Former Corrections officer wants prisoner voting ban end

Published: Mon 11 Mar 2019 09:50 PM
MEDIA STATEMENT BY TOM HEMOPO WAI 2867 CLAIMANT
Former Department of Corrections officer wants the prisoner voting ban scrapped
Tom Hemopo, kaumātua and retired probation officer, was the applicant who filed for an urgent hearing in 2015 claiming that the Crown, through its Department of Corrections breached its’ Treaty of Waitangi obligations by failing to tackle the high rate of reoffending by Māori and that the Crown has done little to address it.
The Waitangi Tribunal released its report Tū Mai Te Rangi - Report on the Crown and Disproportionate Reoffending Rates in April 2017. The evidence highlighted that the gap is widening and 50.7% of the prison population is Māori. The incarceration rates have triggered national and international scrutiny as Minister Andrew Little presented at the United Nation’s Human Rights Council in Geneva earlier this year, saying that the Treaty had been breached, leaving Māori "strangers in their own land".
"The impacts of colonisation continue to be felt today through entrenched structural racism and poorer outcomes for Māori," Little said in prepared notes.

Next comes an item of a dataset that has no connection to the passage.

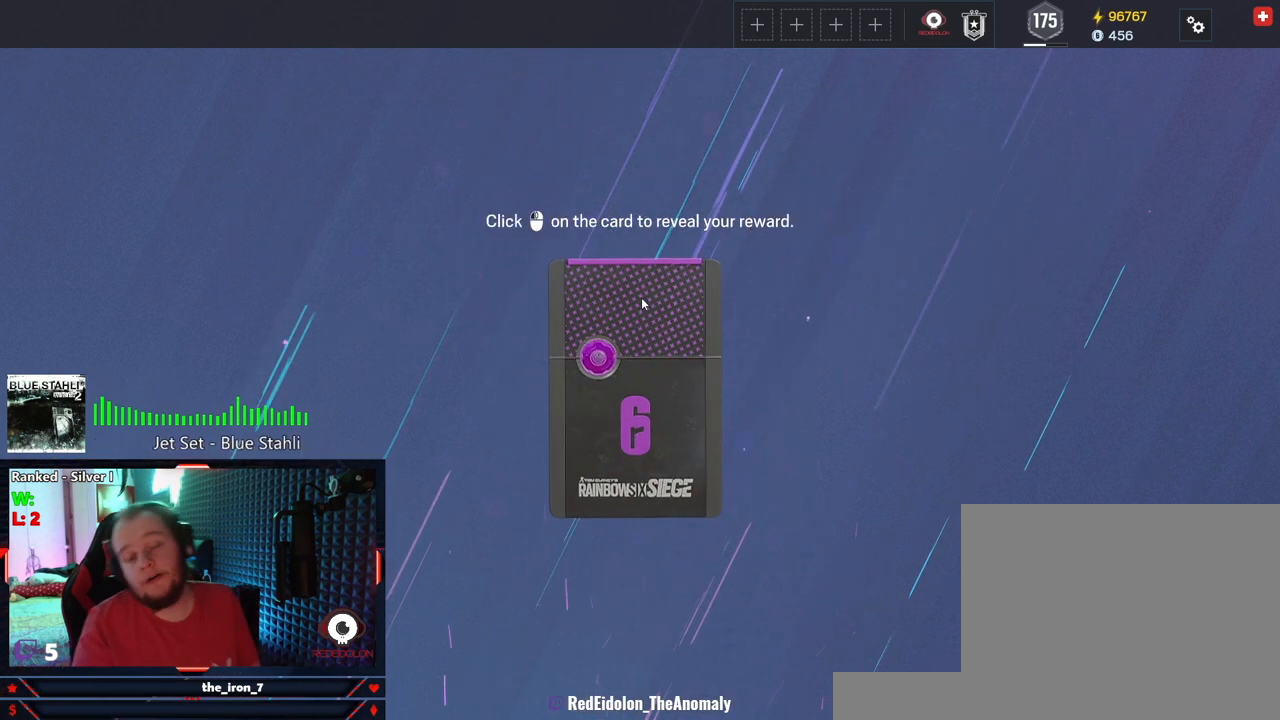
{"keys": [], "mouse": [], "events": []}
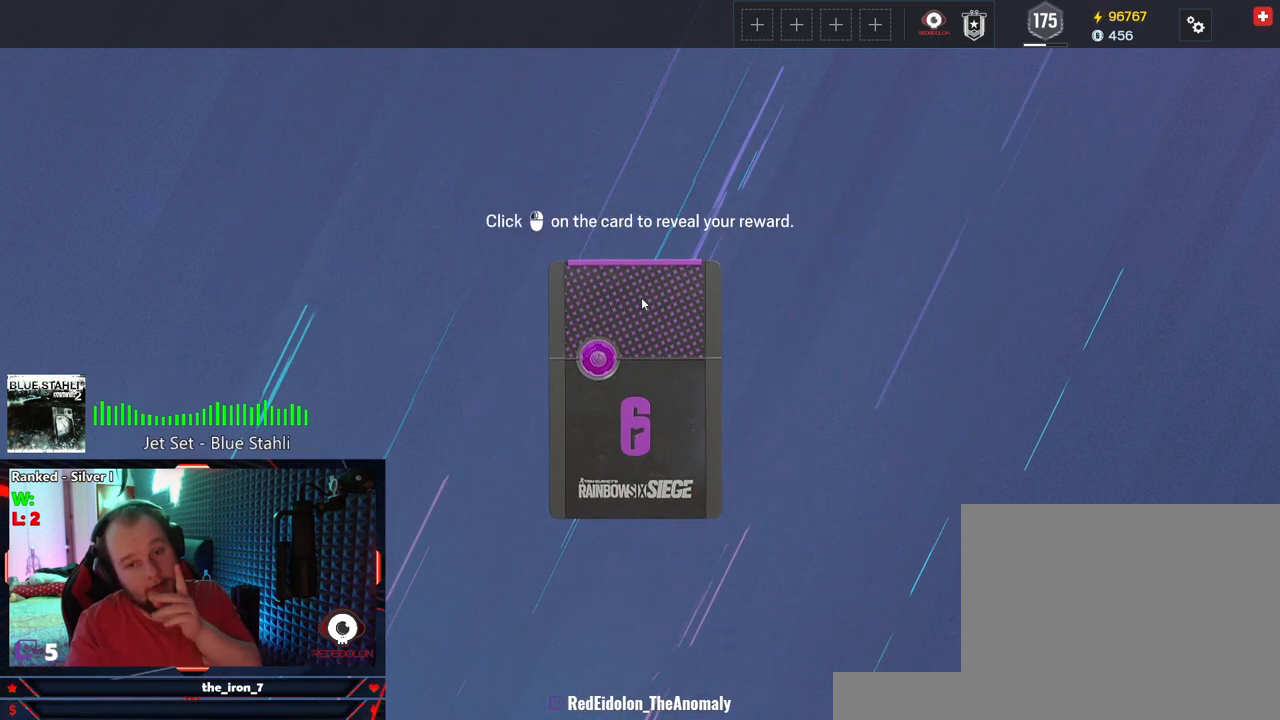
{"keys": [], "mouse": [], "events": []}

"If we are to address the seemingly intractable problems facing some Māori, like the disproportionate representation of Māori in state care and our prisons, then we need to work constructively with Māori to find solutions." Minister Little called the justice system "broken".
"We have one of the highest incarceration rates per capita in the world, and it has risen in recent years. Māori are disproportionately represented at every stage of our criminal justice system, both as offenders and victims.”
Mr Hemopo has now filed evidence in the Prisoner’s Voting Rights Claim Inquiry which is an urgent inquiry granted by the Waitangi Tribunal on the 17 December 2018. Mr Hemopo states he has joined the inquiry because he believes in Te Tiriti o Waitangi and the fundamental rights of all Māori to exercise their tino rangatiratanga whether they are incarcerated or not, and that includes the right to participate in the Māori electoral roll.
“In all my years of working within the system as a senior Probation Officer, all the prisoners I have come to know are good people who have made bad choices in life influenced by their environments, backgrounds and choices. Voting is not a privilege or a benefit while in prison, it is a fundamental human right” says Mr Hemopo. “It’s simple to me. Change the legislation”.
Minister Little has stated that he personally disagreed with the ban but the government as a whole had yet to take a position. “It’s not much of a priority,” he stated.